While the overall median daily screen time was about 2.2 hours, longer screen time was associated with higher intake of energy (74 kcal) and lower intake of vegetables & fruit (- 0.3 serving/1000 kcal).
This unhealthy “effect” of screen time on diet appeared even stronger among children with overweight.
Thus, there is no doubt that the study shows that,
“Screen time is associated with less desirable food choices, particularly in overweight children.”
The question of course remains whether or not this relationship is actual causal or in other words, does watching more television lead to an unhealthier diet (I am guessing no one assumes that eating an unhealthier diet leads to more TV watching).
Unfortunately, this is not a question that can be answered by this type of research.
Nor, is this type of research likely to predict whether or not reducing screen time will get the kids to eat better.
Indeed, it doesn’t take a lot of imagination to come up with other explanations for these findings that would not require any assumption of a causal link between eating behaviours and television watching.
For one, TV watching could simply be a surrogate measure for parenting style – perhaps parents that let their kids watch a lot of TV are also less concerned about the food they eat.
And, for all we know, reducing TV time may (e.g. by cutting the kids off from TV – or cutting the parents off from a convenient babysitter) in the end make the kids eating behaviours even worse.
Who knows – that’s exactly the point – who knows?
To be fair, the authors are entirely aware of the limitations of such studies:
“This study was cross-sectional, so no causal inference could be made and the possible mechanism is not clear.
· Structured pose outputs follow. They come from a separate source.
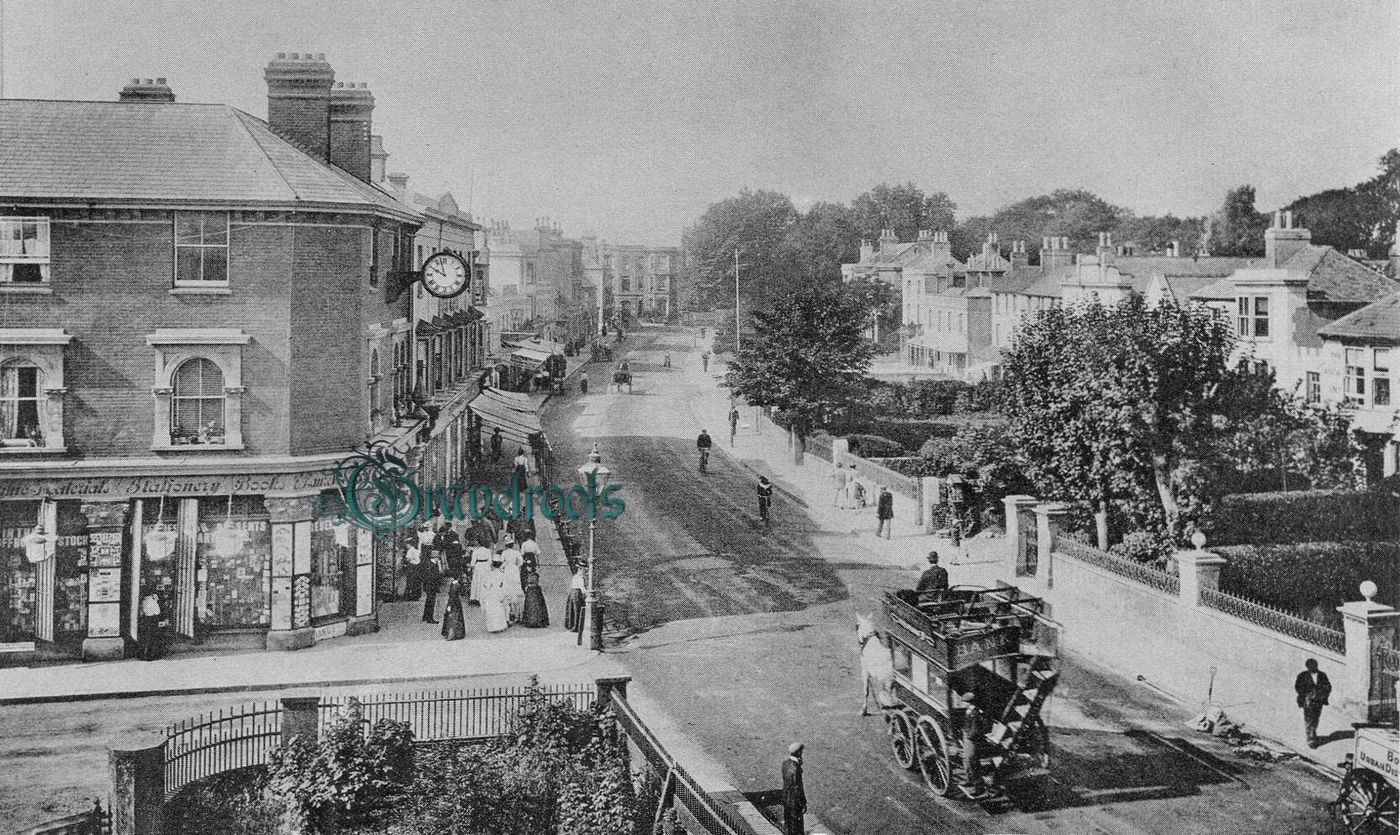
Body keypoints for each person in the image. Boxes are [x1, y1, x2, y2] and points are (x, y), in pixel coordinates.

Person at [1294, 658, 1332, 748]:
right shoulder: (1302, 676)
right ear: (1307, 667)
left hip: (1318, 700)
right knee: (1308, 719)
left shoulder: (1322, 675)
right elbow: (1298, 687)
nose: (1313, 668)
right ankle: (1310, 739)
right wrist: (1305, 694)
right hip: (1308, 700)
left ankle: (1313, 732)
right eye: (1310, 667)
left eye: (1314, 666)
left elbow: (1328, 686)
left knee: (1316, 717)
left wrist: (1323, 694)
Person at [959, 691, 990, 799]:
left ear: (969, 703)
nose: (962, 703)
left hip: (971, 741)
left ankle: (979, 788)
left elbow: (976, 730)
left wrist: (968, 736)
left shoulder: (975, 714)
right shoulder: (970, 711)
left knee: (972, 763)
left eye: (964, 702)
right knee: (966, 761)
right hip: (968, 739)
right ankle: (969, 781)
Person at [481, 552, 511, 634]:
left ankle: (493, 626)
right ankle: (500, 625)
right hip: (500, 591)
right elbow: (505, 584)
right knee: (499, 608)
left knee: (492, 608)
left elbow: (487, 585)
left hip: (492, 591)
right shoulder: (502, 574)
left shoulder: (490, 574)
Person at [782, 742, 807, 835]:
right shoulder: (796, 768)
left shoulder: (785, 763)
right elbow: (797, 786)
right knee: (797, 827)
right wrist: (803, 802)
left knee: (788, 825)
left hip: (786, 799)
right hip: (795, 801)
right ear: (798, 753)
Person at [137, 584, 164, 661]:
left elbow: (141, 612)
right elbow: (157, 612)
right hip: (152, 619)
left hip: (145, 619)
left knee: (144, 637)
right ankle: (150, 655)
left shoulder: (143, 601)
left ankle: (142, 655)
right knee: (153, 638)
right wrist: (156, 601)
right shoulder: (152, 601)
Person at [420, 548, 445, 624]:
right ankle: (430, 618)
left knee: (429, 600)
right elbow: (438, 574)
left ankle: (425, 616)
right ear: (436, 557)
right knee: (431, 601)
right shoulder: (432, 565)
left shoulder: (429, 563)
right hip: (431, 586)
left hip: (429, 585)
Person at [441, 576, 466, 641]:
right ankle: (459, 633)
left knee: (451, 618)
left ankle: (451, 634)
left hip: (453, 603)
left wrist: (449, 605)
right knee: (457, 617)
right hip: (457, 603)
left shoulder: (454, 585)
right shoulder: (457, 584)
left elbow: (452, 596)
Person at [564, 569, 586, 633]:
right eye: (583, 571)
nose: (584, 572)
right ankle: (576, 627)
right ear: (579, 570)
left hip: (572, 593)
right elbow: (582, 588)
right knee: (577, 610)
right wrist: (587, 593)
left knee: (572, 610)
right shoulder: (580, 578)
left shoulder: (575, 576)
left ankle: (572, 625)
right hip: (577, 594)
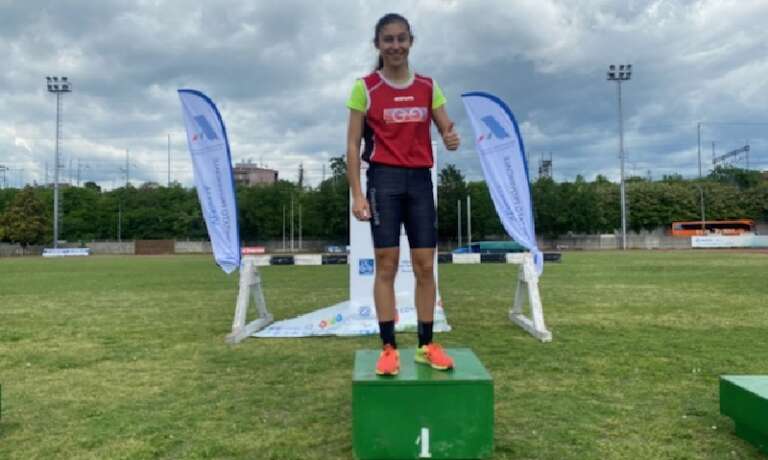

Although our data collection strictly followed the detailed manual procedure to guarantee the quality control (QUALITY Cohort Technical Documents, 2011), potential bias and errors may still exist in those self-reported questionnaires. A number of potential confounding factors have been adjusted in the regression models, but the results may still be confounded by other known and unknown factors.”
So, while the findings may well fit into the “narrative” of sedentariness -> unhealthy diets -> obesity, we must remain cautious in not overinterpreting findings from these type of studies or jumping to conclusions regarding policies or other interventions.